Al Barozzi ha conosciuto Massimo Bottura. Siete ancora amici?

"Sì lui si ricorda ancora la data precisa del nostro primo incontro, il 12 settembre 1975. Il primo giorno di scuola, ci siamo guardati, abbiamo scelto lo stesso banco e siamo rimasti insieme per cinque anni. Massimo è sempre stato piuttosto esuberante, ma non sapeva cucinare, ha imparato col tempo; poi era talmente creativo, simpatico ed empatico che è diventato quello che è adesso, un leader nel settore della ristorazione, un po’ come Valentino Rossi per le moto. Tra di noi c’è sempre stato un rapporto di amicizia molto forte, insieme abbiamo realizzato la Gucci Osteria a Firenze e continuiamo a sentirci quotidianamente".

La vostra professoressa di matematica vi considerava un po’ discoli.

"Sì è vero e un giorno ci disse ‘Bottura e Bizzarri, voi due nella vita non combinerete mai niente’. Questo è un insegnamento anche per gli studenti di oggi: quando trovate qualcuno che vi denigra non demoralizzatevi, c’è spazio per tutti".

C’è ancora spazio per le scuole professionali e professionalizzanti?

"In Italia l’artigianalità e la tecnica offrono opportunità pazzesche, almeno per il settore moda, ma non si valorizzano tanto quanto fanno invece in Germania e in Svizzera. Da noi viene identificato come un mestiere di seconda categoria, ma senza quello il settore della moda morirà, basti pensare ai modellisti, ai prototipisti e al supporto che danno al direttore creativo per rendere fruibile la sua idea. Se vogliamo alimentare e dare spazio a meccanismi creativi molto forti si deve lavorare molto di più su questo aspetto, anche dal punto di vista governativo, cercando di creare gli strumenti per fare in modo che i ragazzi possano entrare e sentirsi fieri di far parte di questo percorso professionale".

A proposito di creatività, in Gucci avete deciso di esplorare nuovi orizzonti virtuali; quanto ripaga questa strategia?

"Già da due anni abbiamo creato il team ‘Dream big’ che lavora per approfondire aree inedite. Ci siamo concentrati sul gaming con piattaforme del calibro di Roblox, Zepeto, Animal Crossing e Genies. Cerchiamo di sperimentare sempre. Quanto questo ci porterà ad entrate economiche non lo sappiamo. Sicuramente vogliamo avere persone all’interno dell’azienda che lavorano sul digitale e sui dati, che siano in grado di capire che cosa sta succedendo. Se vogliamo parlare con le nuove generazioni non credo che riusciremo a farlo ancora a lungo con una cintura, una cravatta o una sneaker. Ma quello che succederà nel metaverso è un’incognita, non lo sanno neanche in Silicon Valley gli imprenditori e i venture capitalist".

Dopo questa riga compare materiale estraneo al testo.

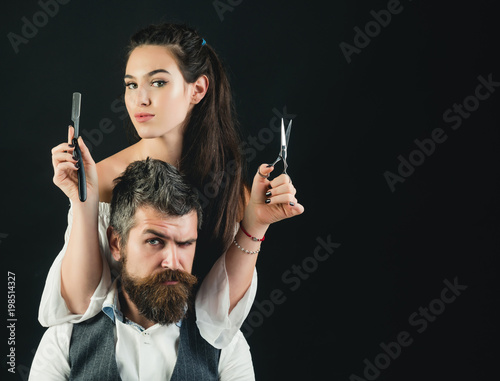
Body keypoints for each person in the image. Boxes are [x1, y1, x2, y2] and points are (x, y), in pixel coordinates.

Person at [41, 23, 304, 348]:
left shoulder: (231, 188)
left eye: (158, 82)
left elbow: (216, 322)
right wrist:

Cosa dice ai giovani di oggi per incoraggiarli?

"Quando studiavo economia mi dicevano che la grande differenza per un successo erano le aspettative che possono generare qualcosa di positivo. Credo che i giovani non debbano concentrarsi su cose che non possono controllare, come la guerra e i blocchi geopolitici, ma su quello che possono controllare: lo studio, le persone che si frequentano e la curiosità. E poi si devono circondare di persone che vogliono loro bene, li supportano e li sostengono".